▶ [Exercise instructions]
Find every line in the records below that holds the word "neck", and copy it out.

__________________________________________________

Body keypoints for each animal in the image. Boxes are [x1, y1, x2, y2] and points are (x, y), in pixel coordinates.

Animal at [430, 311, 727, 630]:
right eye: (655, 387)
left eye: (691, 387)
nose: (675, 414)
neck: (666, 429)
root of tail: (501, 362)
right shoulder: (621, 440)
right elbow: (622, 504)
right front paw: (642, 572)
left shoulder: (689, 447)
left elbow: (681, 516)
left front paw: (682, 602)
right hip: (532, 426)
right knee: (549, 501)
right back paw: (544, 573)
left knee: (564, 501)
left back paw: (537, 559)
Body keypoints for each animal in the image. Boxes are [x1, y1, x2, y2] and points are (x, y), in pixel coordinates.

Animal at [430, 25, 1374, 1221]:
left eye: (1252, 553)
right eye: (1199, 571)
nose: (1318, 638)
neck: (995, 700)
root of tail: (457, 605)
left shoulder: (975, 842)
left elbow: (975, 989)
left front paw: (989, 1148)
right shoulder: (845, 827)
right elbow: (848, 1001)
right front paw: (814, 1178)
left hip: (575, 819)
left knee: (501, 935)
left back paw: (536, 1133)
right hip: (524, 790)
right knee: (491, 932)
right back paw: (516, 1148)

__________________________________________________

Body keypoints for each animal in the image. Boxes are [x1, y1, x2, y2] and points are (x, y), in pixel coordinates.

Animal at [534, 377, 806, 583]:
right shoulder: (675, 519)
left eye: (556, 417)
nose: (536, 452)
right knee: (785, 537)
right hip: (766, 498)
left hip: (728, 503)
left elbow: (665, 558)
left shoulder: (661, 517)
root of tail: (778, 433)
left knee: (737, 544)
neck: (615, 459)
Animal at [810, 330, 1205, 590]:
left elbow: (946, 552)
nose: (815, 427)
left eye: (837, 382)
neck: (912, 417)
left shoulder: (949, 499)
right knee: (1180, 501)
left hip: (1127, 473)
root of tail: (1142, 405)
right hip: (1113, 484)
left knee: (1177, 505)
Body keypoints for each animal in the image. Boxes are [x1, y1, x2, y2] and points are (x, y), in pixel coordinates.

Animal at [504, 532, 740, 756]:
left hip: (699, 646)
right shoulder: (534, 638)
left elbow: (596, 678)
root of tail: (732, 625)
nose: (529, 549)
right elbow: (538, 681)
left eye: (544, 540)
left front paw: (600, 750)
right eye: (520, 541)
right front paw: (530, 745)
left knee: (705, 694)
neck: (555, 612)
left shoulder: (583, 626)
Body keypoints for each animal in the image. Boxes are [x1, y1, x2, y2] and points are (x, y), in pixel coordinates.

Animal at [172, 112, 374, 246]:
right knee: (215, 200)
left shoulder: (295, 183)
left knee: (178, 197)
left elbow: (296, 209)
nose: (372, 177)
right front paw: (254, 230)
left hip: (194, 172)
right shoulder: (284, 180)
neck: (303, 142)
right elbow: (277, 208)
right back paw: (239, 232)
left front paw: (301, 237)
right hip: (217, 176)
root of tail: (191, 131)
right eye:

__________________________________________________

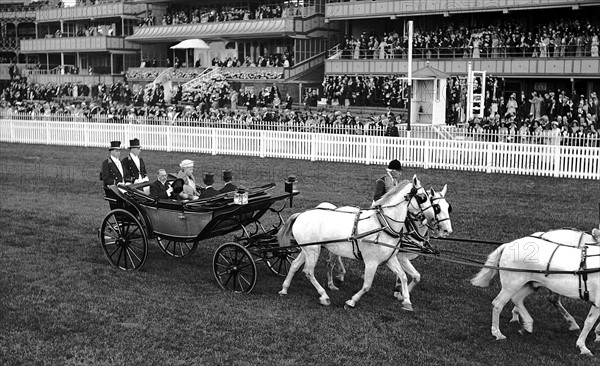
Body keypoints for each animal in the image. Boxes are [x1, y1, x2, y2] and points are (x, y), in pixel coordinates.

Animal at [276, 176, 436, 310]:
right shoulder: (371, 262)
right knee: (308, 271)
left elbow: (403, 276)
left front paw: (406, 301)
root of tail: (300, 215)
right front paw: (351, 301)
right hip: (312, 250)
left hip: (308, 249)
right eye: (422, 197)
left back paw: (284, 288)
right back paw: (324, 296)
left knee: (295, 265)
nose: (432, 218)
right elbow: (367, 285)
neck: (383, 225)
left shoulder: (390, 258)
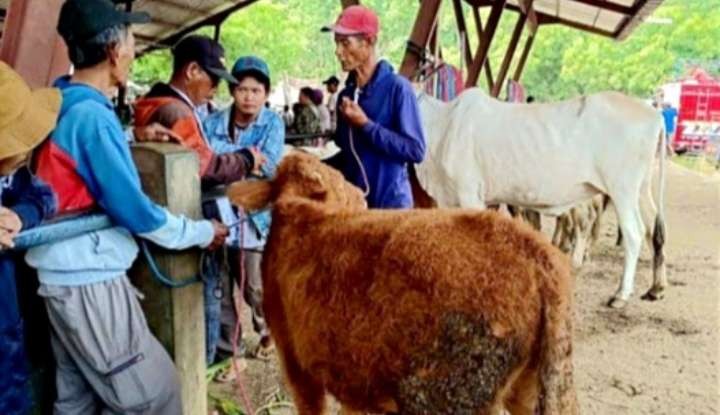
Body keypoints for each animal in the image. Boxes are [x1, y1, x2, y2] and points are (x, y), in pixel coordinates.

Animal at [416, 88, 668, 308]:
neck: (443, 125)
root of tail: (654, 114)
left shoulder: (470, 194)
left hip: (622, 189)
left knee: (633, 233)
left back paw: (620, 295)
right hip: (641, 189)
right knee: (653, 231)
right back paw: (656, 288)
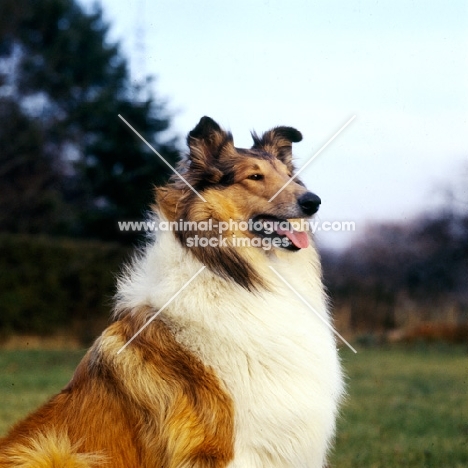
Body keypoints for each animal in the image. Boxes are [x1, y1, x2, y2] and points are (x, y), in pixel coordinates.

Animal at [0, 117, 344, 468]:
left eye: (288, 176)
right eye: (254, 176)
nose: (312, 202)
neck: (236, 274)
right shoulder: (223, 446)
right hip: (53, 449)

__________________________________________________

▶ [Written response]
neck: (666, 429)
neck: (995, 700)
neck: (615, 459)
neck: (912, 417)
neck: (555, 612)
neck: (303, 142)
neck: (383, 225)
neck: (443, 125)
neck: (236, 274)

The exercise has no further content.